• [Work required]: Images aside, return all the entries exactly.
---------------
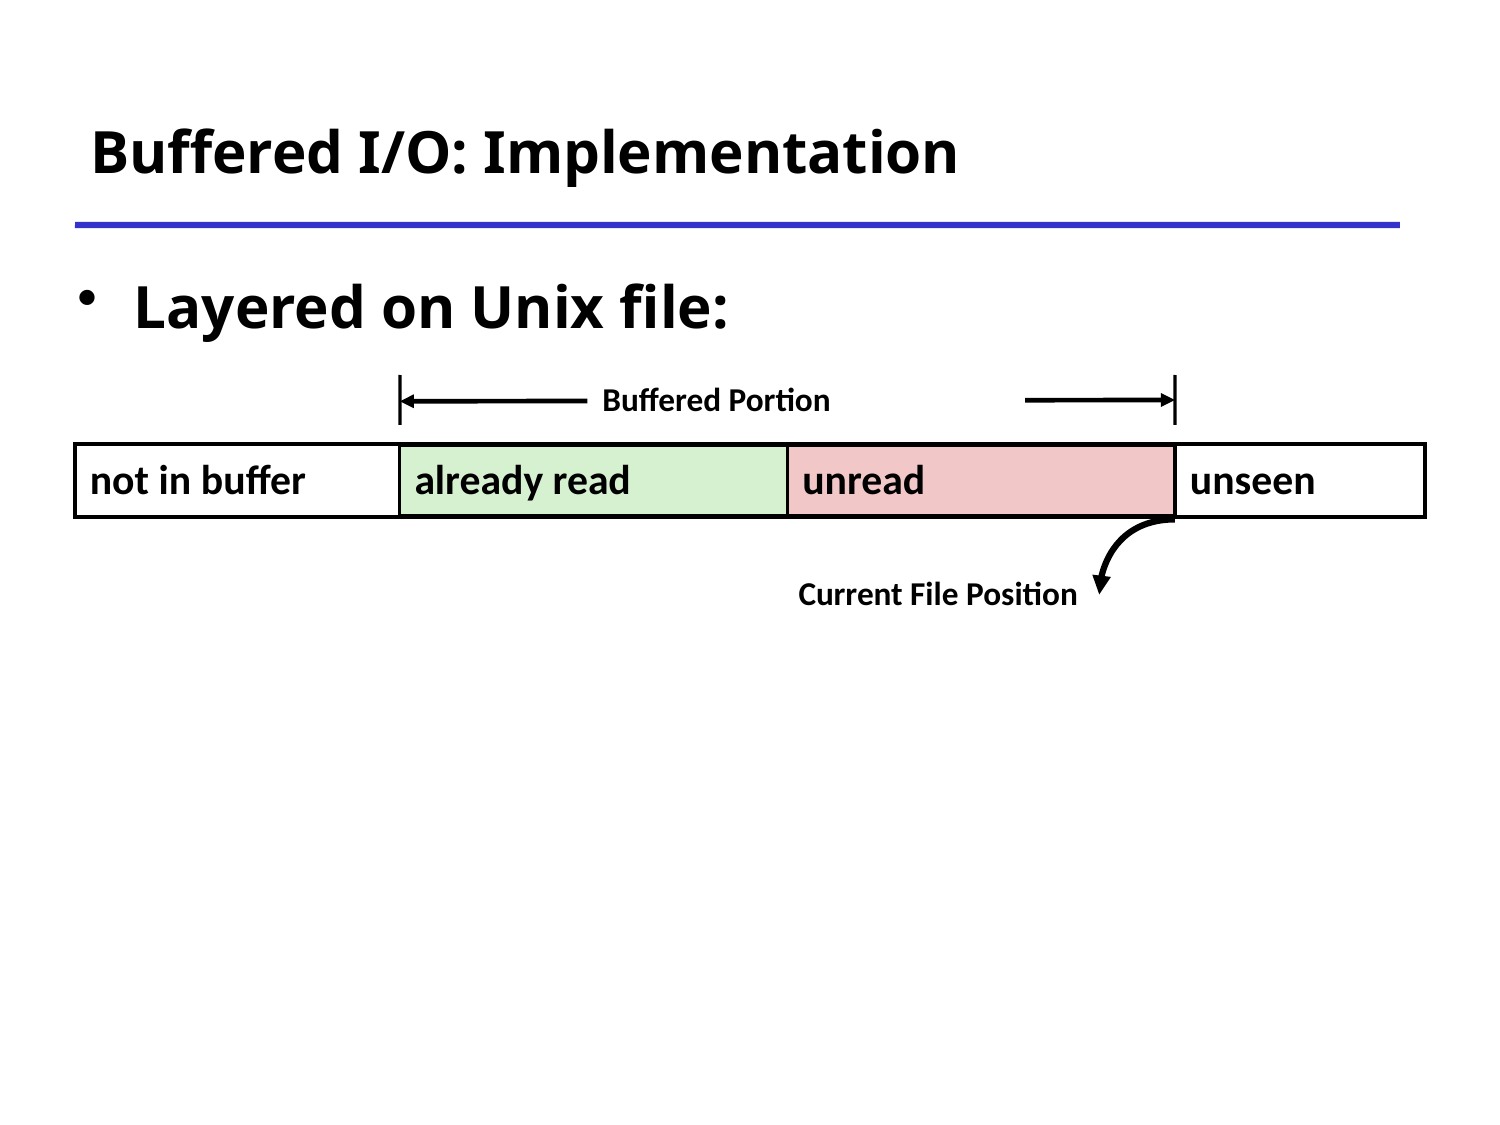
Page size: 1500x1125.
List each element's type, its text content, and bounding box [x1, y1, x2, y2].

title Buffered I/O: Implementation [75, 75, 1400, 225]
list Layered on Unix file: [62, 262, 1426, 913]
text_box Buffered Portion [587, 374, 1025, 426]
text_box unseen [1175, 444, 1425, 517]
text_box [400, 444, 1175, 517]
text_box Current File Position [668, 569, 1094, 621]
text_box [1025, 393, 1175, 407]
text_box [399, 395, 587, 408]
text_box not in buffer [75, 444, 400, 517]
text_box [1094, 519, 1175, 595]
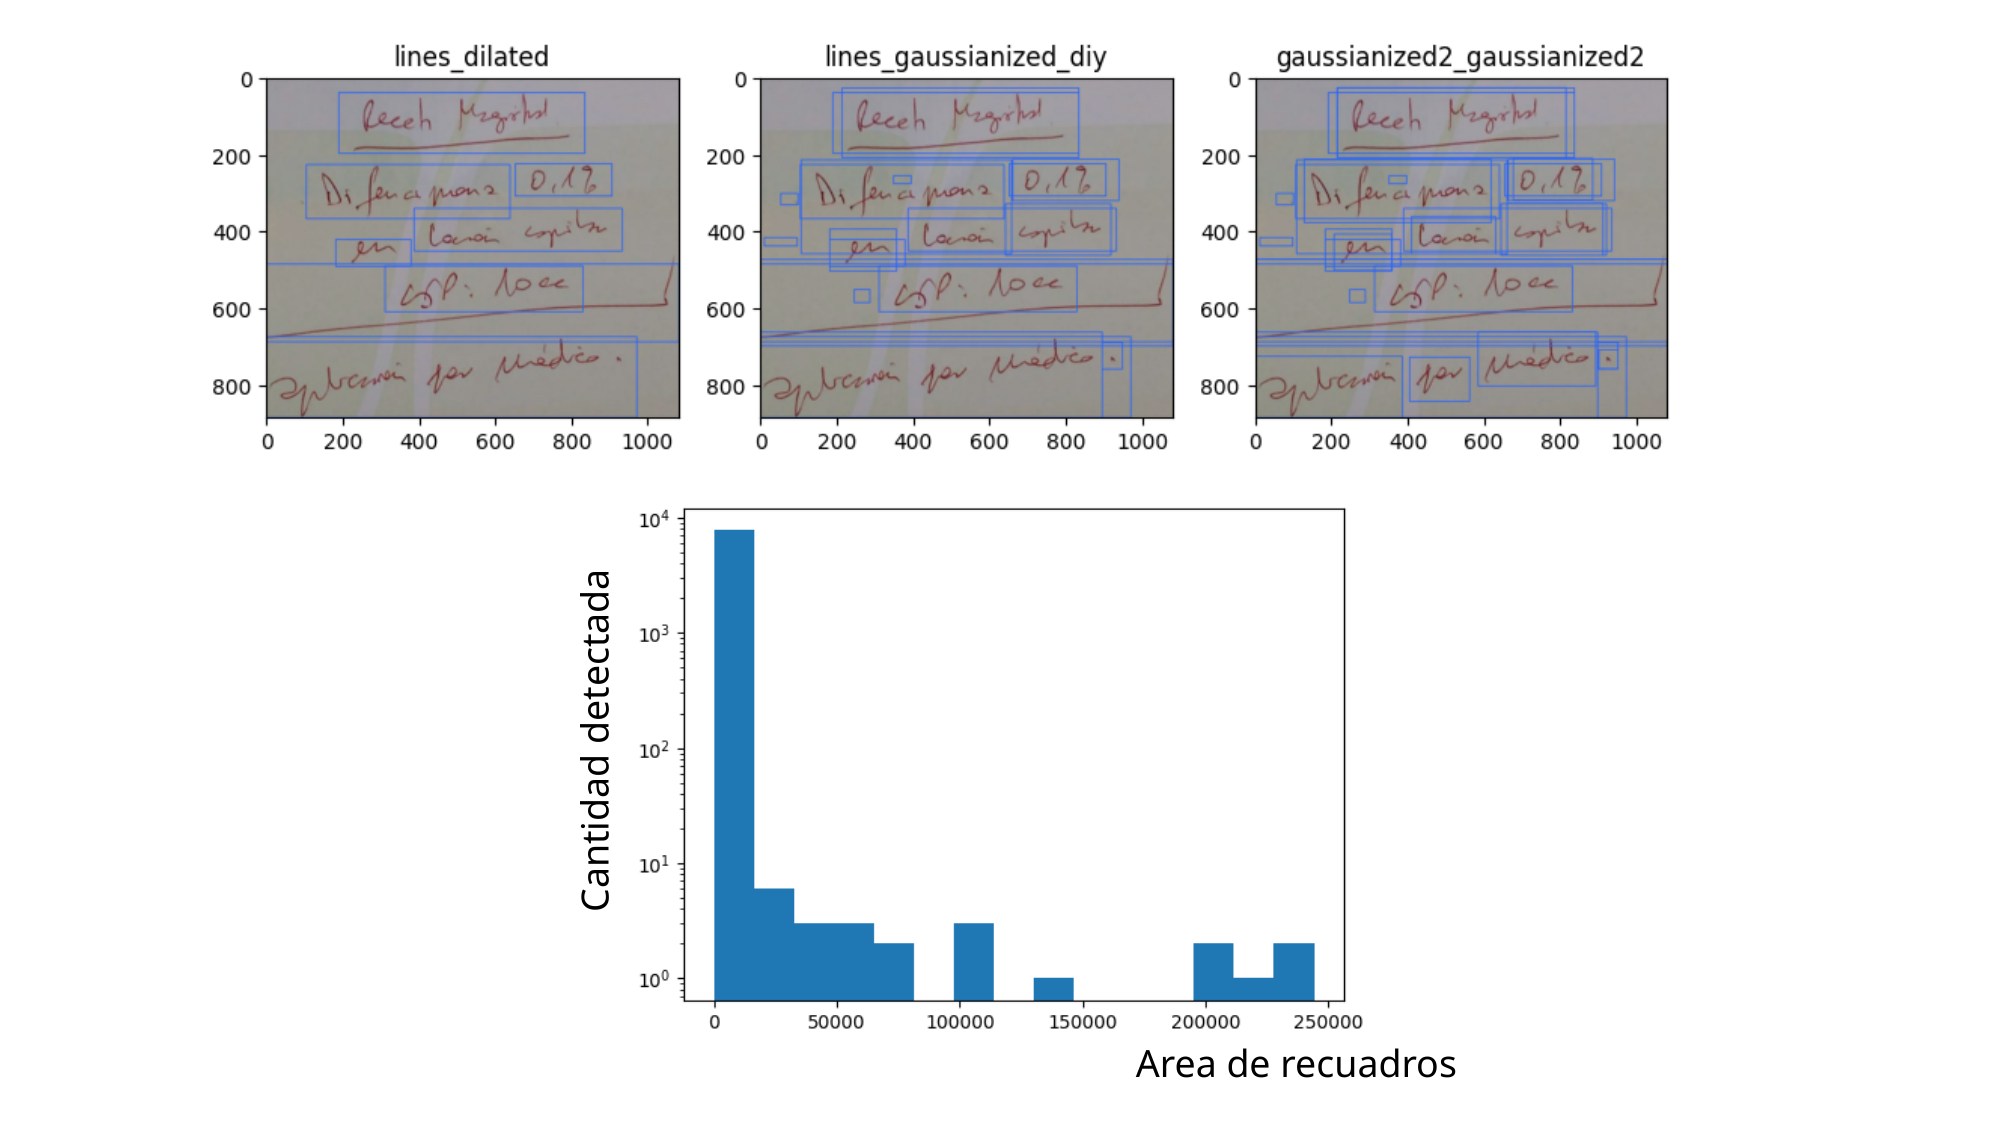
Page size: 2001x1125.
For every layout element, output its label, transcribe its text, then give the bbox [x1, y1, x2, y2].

picture [623, 494, 1377, 1046]
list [197, 30, 1683, 469]
text_box Cantidad detectada [563, 554, 623, 928]
text_box Area de recuadros [1121, 1032, 1571, 1093]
---------------
• [Reply to the task]:
Page size: 1500x1125.
List each element's type, its text content, and bounding box [x1, y1, x2, y2].

title Buffered I/O: Implementation [75, 75, 1400, 225]
list Layered on Unix file: [62, 262, 1426, 913]
text_box Buffered Portion [587, 374, 1025, 426]
text_box unseen [1175, 444, 1425, 517]
text_box [400, 444, 1175, 517]
text_box Current File Position [668, 569, 1094, 621]
text_box [1025, 393, 1175, 407]
text_box [399, 395, 587, 408]
text_box not in buffer [75, 444, 400, 517]
text_box [1094, 519, 1175, 595]
Page size: 2001x1125.
For every layout element, output its label, transcribe its text, then give the bbox [x1, y1, x2, y2].

picture [623, 494, 1377, 1046]
list [197, 30, 1683, 469]
text_box Cantidad detectada [563, 554, 623, 928]
text_box Area de recuadros [1121, 1032, 1571, 1093]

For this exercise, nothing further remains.